We should not forget that we have displaying arrogance in the West. For many decades now, we have levelled criticism against Western thought and religions. While it is our right and indeed duty to voice our disagreement, we had not done it in the best of ways. Often it had been more of an ego boosting contests between warring tribes. Bearing this in mind, we should be especially understanding if there is resentment against us. Remember, the Quran tells us that our situation will not change until we change what is within ourselves (The Quran 8/53 and 13/11).
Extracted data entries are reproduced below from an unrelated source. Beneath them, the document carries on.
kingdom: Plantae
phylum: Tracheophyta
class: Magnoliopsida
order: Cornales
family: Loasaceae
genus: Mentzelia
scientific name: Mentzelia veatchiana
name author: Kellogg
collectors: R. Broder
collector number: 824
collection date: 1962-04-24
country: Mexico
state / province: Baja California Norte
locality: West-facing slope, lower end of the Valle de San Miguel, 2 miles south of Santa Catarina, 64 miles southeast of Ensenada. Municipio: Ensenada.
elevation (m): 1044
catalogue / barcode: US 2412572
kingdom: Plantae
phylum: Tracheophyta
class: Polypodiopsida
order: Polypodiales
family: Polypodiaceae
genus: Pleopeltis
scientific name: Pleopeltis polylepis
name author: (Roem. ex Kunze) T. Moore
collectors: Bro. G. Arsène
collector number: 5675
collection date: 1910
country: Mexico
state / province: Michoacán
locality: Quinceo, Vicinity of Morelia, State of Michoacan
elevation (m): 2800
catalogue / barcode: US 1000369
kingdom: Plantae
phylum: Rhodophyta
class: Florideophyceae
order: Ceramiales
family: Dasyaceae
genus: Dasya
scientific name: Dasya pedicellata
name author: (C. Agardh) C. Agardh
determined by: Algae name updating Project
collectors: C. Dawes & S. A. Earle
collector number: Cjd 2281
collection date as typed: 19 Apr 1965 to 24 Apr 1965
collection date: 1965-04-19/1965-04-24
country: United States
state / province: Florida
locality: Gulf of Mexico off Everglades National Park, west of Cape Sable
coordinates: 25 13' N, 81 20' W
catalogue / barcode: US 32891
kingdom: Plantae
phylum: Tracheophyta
Therefore if you receive this message before your attendance at the Islamic Community Centre today, I humbly ask you – please do not let yourself be taken with emotions. This is what the organizers want. Why not instead bring out some tea and samosas or even biryani rice and offer it to the protesters? If you can’t manage that, why not just say ‘salaam’ (peace) to them? Or even smile for as we are told, smiling is Sunnah. Be the best of Muslims by displaying a magnanimous personality. That is what Allah commands and what the Prophet demonstrated.

I wish you all the best today. Remember, God is with the patient.